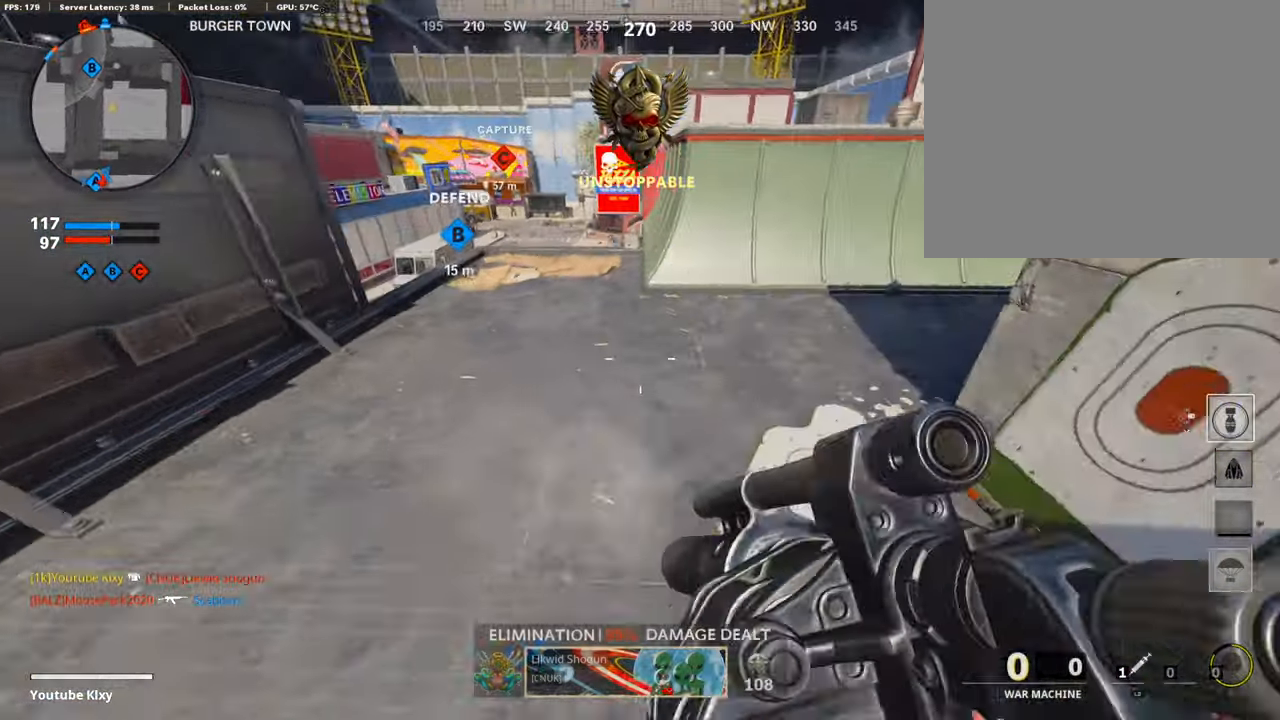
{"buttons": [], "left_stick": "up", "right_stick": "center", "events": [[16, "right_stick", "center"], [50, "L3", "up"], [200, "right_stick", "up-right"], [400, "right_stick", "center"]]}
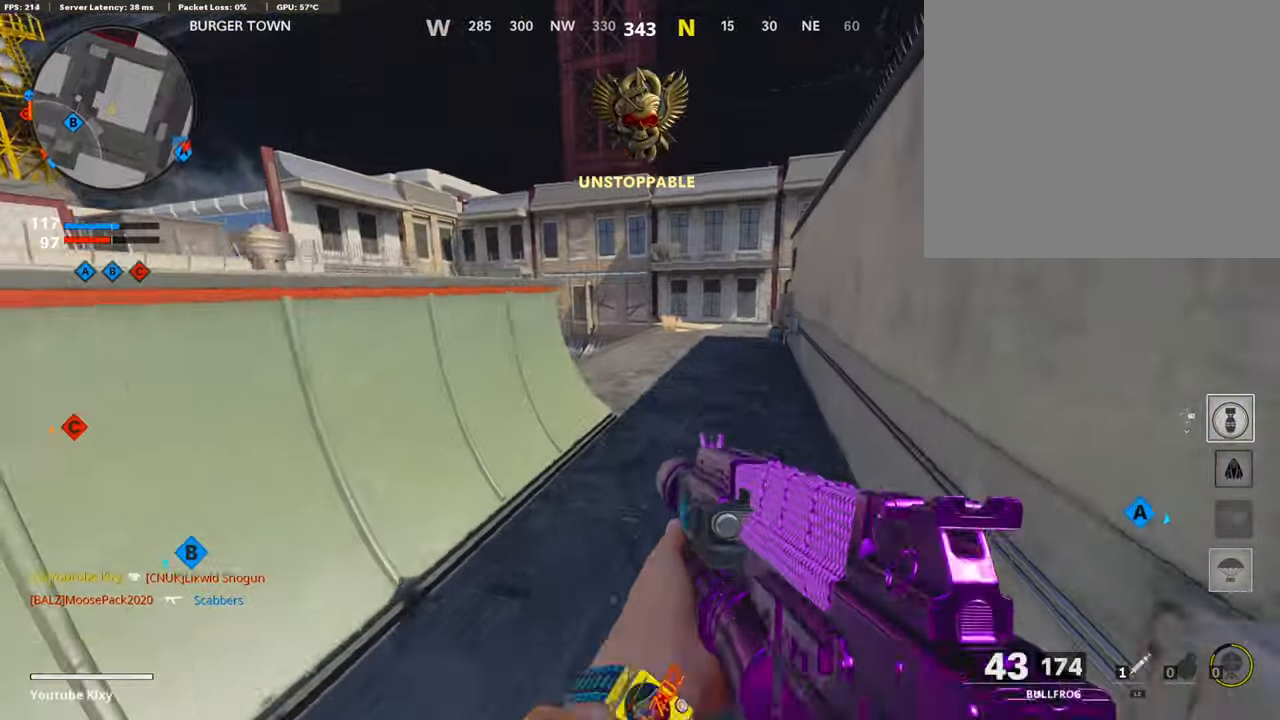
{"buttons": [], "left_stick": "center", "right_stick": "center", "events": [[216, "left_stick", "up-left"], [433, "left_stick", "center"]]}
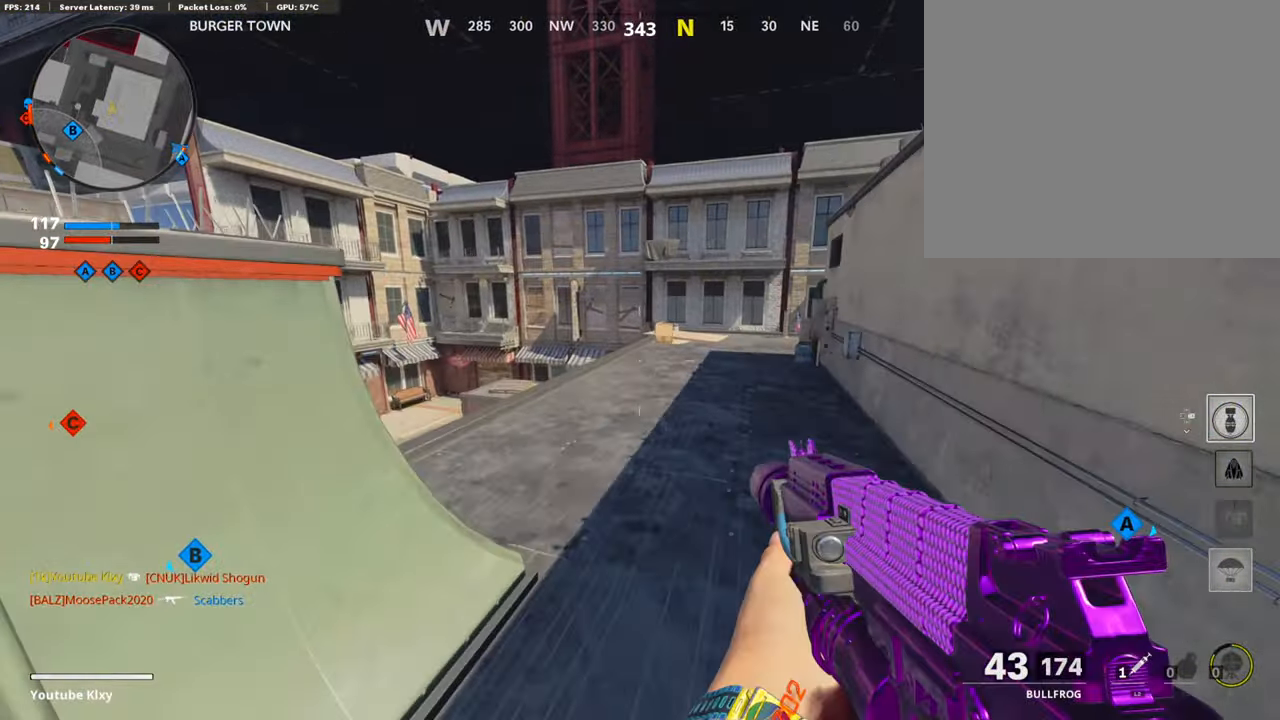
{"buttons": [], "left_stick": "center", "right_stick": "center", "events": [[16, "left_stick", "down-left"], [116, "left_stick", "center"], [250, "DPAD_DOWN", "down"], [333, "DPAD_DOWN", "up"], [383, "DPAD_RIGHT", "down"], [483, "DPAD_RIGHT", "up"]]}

◆ **WORK TO BE COMPLETED**: Pictures are to be dropped, and the remaining data set down exactly.

◆ **ANSWER TO THIS TASK**:
{"buttons": [], "left_stick": "up", "right_stick": "center", "events": [[16, "right_stick", "center"], [50, "L3", "up"], [200, "right_stick", "up-right"], [400, "right_stick", "center"]]}
{"buttons": [], "left_stick": "center", "right_stick": "center", "events": [[216, "left_stick", "up-left"], [433, "left_stick", "center"]]}
{"buttons": [], "left_stick": "center", "right_stick": "center", "events": [[16, "left_stick", "down-left"], [116, "left_stick", "center"], [250, "DPAD_DOWN", "down"], [333, "DPAD_DOWN", "up"], [383, "DPAD_RIGHT", "down"], [483, "DPAD_RIGHT", "up"]]}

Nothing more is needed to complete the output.